Tampoco yo. Porque como ya lo puso Marguerite Yourcenar en palabras del emperador Adriano, en todo combate entre el fanatismo y el sentido común, pocas veces logra éste último imponerse.⁷

  1. La Teología del Emprendimiento, como ya se intuye, no es una religión; aunque no dista de serlo. Es una filosofía excesivamente demandante que requiere de mucha fe para leerse los textos completos de Los cuatro acuerdos, El secreto y alguno, cualquiera o, de preferencia, todos los libros de Robert T. Kiyosaki. También exige el uso de la memoria, pues sus feligreses habrán de aprenderse numerosos enunciados como: «Eres el promedio de las cinco personas con quien más te relacionas», «El camino al éxito es la actitud» y otras tantas de esa misma índole. Todo debe ser medido en puntos porcentuales y sus militantes siempre ofrecerán el 110 % de sí mismos. Además, al no emplearse en los «sueños de otro», su concepción de un día será de veintiséis horas e incluso algunos se jactarán de ser «buenos» lectores mientras los demás se pudren en sus oficinas. Estos entusiastas, no se ponga en duda, sacrificarán su vida en pos del trabajo, que es el único y verdadero camino del éxito — que, también se intuye, es el del dinero—. Pero sólo algunos iniciados, legítimos emprendedores, saldrán a predicar la palabra del éxito y hasta construirán sus propias oraciones.

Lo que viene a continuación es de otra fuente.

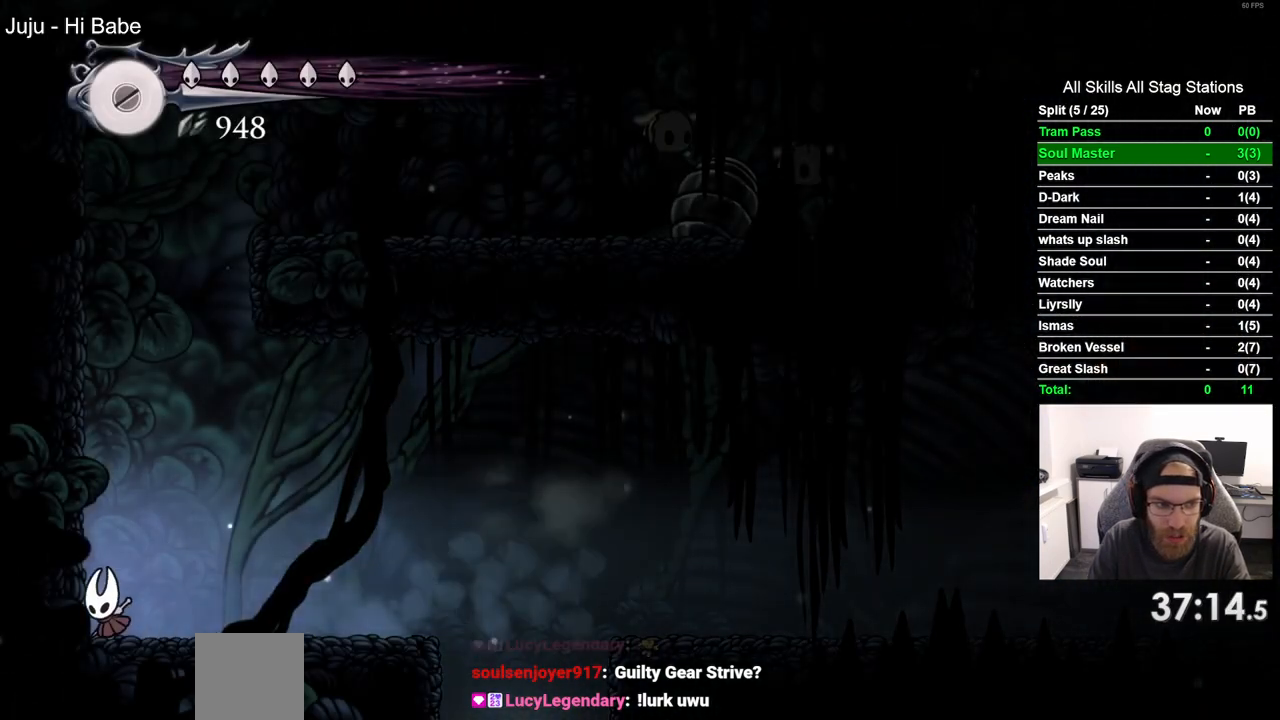
{"dt_ms": 500, "buttons": ["DPAD_LEFT"], "left_stick": "center", "right_stick": "center", "events": []}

  2. Paola, mi novia, me acompañaba en la ceremonia. Por cierto que un fulano de la fila posterior intentó convencerla, según recuerdo, de los beneficios digestivos del ganoderma. Argumento, como mínimo, cuestionable, pues tenía el vientre idóneo para tocar la tuba en una banda.
  3. Vocablo de origen hispánico que prefiero sobreponer al anglicismo freelance.
  4. Evito el peyorativo Godínez no porque me parezca denigrante, ya que la vida del buen perro de oficina puede llegar a serlo, sino porque se me antoja un chiste saraguato.
  5. Por cerca de tres años trabajé en el área de finanzas de una multinacional cuyo modelo de negocio pertenecía al de los suplementos alimenticios de distribución piramidal. Dos veces al año, en nuestro carácter de empleados, debíamos presentarnos «voluntariamente» a trabajar como staff en un congreso ofrecido para los mejores «empresarios» de toda América Latina y España. La única ocasión en que lo hice —entre el gentío era sencillo evadirse—, recopilé testimonios en un stand destinado específicamente para dicha actividad. Las «historias de éxito» me dejaron maravillado: iban desde un tipo que se curó la conjuntivitis aplicándose determinado producto en los ojos, hasta otro que se salvó de perder un dedo que se había mutilado entre el engranaje de una máquina de tortillas, introduciéndolo durante una semana en el sobre metalizado de otro de los productos. Su índice cicatrizó como un Cheto: torcidito y colorado.
  6. También impuse récord en PAC-MAN Doodle.
  7. Lean Memorias de Adriano. Su delicada prosa les dejará lecciones mucho más enriquecedoras que el Pequeño cerdo capitalista, del que tanto se les antoja beneficiarse.